Oil prices fell in Asian hours today as traders awaited the release of US crude inventory data, which are expected to show a further rise in stockpiles.
After closing higher yesterday on fresh Russian calls for a production freeze to reduce the global supply glut, US benchmark West Texas Intermediate for delivery in April was 39 cents (1.13 per cent) down at USD 34.01 around 0545 GMT in New York.
Brent North Sea crude for May delivery was 16 cents (0.43 percent) lower at USD 36.65 in London.
"US crude oil inventories increasing is almost becoming a norm. Inventories are already at a historic high" and markets are taking a nonchalant stance towards a continued inch upwards, said Daniel Ang, investment analyst at Phillip Futures in Singapore.
"US production, on the other hand, is slightly more interesting as it is finally starting to show corrections. We highly expect to see US oil production drop a lot more now that prices are in the USD 30 region, which could result in the easing of global oil supply," he added in a note.
A Bloomberg News survey ahead today's Energy Information Administration (EIA) report showed that US crude stockpiles probably increased 3.4 million barrels from an 86-year high last week.
The EIA is projected to report that supplies of gasoline and distillate fuel, a category that includes diesel and heating oil, dropped, Bloomberg added.
Oil prices had risen yesterday on increasing optimism of an output freeze to shore up the market as Russia said domestic oil groups supported the proposal.

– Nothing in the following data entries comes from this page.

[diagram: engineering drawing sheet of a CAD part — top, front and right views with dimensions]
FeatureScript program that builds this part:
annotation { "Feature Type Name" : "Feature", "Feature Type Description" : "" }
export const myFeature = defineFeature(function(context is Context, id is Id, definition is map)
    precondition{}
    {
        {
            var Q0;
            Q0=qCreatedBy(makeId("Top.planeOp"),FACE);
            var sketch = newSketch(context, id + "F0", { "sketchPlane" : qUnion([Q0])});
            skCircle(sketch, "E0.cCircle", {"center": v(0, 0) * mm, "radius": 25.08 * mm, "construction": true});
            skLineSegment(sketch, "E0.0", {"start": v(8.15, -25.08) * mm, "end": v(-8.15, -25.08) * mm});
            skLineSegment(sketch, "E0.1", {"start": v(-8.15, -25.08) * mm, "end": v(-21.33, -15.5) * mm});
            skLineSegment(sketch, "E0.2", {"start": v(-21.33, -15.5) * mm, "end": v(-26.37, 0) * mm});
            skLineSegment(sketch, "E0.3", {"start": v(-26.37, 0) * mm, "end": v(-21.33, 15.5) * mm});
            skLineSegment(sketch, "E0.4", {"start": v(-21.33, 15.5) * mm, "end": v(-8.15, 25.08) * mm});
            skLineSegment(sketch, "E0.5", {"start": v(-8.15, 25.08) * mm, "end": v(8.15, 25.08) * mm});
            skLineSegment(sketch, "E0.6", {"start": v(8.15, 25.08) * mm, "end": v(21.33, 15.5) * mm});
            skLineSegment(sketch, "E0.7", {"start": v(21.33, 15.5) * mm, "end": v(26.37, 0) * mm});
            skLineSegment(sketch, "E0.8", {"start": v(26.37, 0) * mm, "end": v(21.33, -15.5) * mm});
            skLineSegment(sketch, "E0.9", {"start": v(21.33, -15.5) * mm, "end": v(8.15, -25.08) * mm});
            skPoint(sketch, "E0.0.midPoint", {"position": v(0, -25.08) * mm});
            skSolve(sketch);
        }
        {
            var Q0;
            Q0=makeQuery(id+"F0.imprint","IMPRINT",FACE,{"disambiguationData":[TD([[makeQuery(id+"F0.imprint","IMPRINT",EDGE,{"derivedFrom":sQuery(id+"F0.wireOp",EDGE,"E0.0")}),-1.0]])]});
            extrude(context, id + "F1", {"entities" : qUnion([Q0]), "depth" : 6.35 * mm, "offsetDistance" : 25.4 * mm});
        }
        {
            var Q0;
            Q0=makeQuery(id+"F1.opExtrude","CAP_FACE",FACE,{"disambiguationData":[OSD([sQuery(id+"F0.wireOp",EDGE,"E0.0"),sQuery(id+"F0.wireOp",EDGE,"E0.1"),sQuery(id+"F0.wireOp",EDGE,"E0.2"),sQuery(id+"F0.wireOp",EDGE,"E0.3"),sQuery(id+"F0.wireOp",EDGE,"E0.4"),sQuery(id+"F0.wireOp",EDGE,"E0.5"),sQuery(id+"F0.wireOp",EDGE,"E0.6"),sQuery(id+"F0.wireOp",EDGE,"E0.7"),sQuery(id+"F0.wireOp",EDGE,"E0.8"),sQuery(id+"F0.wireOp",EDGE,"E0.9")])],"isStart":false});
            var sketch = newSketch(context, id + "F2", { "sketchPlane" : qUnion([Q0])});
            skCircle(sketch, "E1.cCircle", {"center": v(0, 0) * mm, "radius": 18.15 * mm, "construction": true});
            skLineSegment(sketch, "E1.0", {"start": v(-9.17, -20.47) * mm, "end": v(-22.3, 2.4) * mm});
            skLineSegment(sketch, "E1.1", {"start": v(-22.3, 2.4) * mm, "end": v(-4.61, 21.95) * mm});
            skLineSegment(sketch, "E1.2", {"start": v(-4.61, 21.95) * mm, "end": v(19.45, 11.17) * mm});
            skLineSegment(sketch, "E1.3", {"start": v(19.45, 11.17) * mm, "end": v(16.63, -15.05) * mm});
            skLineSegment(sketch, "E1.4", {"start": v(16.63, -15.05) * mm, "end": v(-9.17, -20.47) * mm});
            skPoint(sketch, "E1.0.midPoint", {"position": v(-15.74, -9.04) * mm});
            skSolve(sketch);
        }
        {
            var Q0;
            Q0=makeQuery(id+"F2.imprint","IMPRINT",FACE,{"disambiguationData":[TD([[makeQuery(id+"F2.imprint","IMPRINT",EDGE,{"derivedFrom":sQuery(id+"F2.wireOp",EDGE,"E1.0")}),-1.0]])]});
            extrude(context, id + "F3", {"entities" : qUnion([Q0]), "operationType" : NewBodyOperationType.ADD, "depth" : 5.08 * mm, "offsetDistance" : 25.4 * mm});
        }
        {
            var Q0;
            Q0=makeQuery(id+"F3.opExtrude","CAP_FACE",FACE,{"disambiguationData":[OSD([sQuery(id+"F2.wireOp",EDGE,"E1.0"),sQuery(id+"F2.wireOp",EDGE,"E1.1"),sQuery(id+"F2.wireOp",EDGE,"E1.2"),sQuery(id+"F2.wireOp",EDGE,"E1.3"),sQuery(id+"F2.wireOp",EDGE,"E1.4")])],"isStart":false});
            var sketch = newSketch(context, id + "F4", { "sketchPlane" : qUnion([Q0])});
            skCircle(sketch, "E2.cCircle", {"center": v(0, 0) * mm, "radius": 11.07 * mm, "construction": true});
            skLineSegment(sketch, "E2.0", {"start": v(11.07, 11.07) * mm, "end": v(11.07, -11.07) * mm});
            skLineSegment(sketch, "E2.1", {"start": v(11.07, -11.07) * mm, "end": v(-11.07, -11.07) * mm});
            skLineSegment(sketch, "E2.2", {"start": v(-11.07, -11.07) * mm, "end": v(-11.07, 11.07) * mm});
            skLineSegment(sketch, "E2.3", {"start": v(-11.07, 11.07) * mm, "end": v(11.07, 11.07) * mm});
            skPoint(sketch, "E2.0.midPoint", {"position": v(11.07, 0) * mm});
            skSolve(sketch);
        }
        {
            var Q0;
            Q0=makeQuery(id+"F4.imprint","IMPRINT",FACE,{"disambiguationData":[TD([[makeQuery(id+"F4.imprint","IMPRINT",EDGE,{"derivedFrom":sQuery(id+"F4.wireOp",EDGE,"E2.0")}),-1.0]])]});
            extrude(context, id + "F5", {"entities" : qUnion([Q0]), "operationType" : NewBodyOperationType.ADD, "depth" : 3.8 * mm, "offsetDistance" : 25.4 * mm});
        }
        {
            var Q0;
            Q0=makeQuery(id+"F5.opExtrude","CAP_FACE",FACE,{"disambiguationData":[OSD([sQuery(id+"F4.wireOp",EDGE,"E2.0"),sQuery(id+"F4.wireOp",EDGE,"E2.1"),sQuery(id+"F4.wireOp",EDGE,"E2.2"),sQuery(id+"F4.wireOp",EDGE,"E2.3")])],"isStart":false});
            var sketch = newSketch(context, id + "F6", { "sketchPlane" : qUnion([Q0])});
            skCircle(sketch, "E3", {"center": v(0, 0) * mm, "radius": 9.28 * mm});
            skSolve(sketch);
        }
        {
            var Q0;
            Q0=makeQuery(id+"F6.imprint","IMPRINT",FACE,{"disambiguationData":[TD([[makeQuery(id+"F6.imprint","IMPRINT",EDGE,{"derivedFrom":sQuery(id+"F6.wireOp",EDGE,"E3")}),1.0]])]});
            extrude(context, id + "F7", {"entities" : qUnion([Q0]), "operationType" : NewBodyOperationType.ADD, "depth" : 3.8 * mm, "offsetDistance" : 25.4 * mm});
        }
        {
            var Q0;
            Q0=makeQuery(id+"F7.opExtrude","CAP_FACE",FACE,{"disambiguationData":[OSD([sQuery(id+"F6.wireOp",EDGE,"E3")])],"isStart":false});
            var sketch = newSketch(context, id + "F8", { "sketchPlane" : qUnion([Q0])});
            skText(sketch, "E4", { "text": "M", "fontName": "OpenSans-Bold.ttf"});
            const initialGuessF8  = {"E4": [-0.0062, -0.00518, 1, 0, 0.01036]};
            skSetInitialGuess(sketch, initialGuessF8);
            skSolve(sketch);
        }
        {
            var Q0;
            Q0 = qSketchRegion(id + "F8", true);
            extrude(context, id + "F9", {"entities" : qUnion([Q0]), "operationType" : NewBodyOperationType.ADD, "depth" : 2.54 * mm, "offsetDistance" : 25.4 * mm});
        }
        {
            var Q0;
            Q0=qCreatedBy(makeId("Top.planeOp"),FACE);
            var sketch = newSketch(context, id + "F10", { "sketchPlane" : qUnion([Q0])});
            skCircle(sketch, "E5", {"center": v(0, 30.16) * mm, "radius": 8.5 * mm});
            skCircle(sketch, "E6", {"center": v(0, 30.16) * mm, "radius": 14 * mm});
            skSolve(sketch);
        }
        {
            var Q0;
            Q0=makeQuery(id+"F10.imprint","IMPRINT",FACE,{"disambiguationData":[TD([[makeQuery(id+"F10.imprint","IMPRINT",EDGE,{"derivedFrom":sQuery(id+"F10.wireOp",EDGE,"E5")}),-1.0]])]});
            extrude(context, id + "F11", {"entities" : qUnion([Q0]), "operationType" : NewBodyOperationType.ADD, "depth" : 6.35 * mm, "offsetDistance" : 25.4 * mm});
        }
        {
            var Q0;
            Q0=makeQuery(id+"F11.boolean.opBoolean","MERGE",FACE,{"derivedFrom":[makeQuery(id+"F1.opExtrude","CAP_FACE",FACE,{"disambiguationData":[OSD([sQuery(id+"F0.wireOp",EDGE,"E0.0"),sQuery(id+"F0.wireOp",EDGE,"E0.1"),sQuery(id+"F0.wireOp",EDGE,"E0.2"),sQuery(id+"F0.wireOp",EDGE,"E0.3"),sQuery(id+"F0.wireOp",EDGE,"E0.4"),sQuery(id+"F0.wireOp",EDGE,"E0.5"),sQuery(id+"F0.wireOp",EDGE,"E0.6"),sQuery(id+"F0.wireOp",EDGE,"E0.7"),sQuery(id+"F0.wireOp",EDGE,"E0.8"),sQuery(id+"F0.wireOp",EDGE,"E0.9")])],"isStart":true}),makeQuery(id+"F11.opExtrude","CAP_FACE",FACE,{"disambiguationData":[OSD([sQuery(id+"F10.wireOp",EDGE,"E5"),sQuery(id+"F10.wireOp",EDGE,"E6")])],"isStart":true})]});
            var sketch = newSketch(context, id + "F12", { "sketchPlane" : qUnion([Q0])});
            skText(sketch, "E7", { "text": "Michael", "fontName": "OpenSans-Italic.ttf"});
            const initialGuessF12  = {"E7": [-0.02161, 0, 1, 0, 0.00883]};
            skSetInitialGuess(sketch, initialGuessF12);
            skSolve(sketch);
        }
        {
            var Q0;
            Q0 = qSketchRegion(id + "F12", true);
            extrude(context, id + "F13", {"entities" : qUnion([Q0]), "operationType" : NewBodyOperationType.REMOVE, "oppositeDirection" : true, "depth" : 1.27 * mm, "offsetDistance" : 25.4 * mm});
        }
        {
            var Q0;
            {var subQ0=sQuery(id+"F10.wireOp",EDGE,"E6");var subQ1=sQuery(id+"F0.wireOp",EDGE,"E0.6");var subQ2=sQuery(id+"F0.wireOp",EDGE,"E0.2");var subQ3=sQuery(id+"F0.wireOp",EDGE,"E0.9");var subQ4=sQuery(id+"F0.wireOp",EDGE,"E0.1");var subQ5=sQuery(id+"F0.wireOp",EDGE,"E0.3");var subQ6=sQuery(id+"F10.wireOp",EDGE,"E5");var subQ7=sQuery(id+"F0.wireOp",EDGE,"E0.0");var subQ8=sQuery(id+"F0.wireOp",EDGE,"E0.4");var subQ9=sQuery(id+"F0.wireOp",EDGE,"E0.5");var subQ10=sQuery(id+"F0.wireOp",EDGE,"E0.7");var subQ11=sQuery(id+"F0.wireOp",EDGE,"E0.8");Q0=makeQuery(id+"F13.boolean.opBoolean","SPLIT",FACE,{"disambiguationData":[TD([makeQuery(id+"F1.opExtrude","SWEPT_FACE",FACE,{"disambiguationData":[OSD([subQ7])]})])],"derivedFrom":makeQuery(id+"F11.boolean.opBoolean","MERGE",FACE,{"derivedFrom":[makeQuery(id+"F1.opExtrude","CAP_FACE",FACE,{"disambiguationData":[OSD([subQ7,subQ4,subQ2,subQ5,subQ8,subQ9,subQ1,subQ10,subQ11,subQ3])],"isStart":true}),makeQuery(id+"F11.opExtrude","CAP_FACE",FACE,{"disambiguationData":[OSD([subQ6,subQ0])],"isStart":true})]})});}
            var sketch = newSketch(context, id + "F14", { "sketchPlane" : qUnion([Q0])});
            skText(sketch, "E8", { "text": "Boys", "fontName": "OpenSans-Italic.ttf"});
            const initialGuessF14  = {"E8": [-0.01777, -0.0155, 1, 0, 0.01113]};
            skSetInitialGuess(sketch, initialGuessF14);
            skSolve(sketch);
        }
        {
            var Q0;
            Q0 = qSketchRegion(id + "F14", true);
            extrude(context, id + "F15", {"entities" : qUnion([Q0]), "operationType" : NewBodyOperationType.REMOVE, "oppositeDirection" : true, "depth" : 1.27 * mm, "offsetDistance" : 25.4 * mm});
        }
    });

Opening a meeting with Russian oil group chiefs, President Vladimir Putin said Energy Minister Alexander Novak had led discussions on forging a freeze agreement between producer countries.
He said the idea was to "fix Russia's 2016 production level at that of January," which was a post-Soviet record of 10.8 million barrels per day on average.
The market gained a lift in the latter half of February when OPEC kingpin Saudi Arabia and non-OPEC member Russia agreed to freeze output to January levels, if other major producers followed suit.
But disappointment that there was no output cut, and skepticism that such a freeze could be agreed, has contributed to recent market volatility.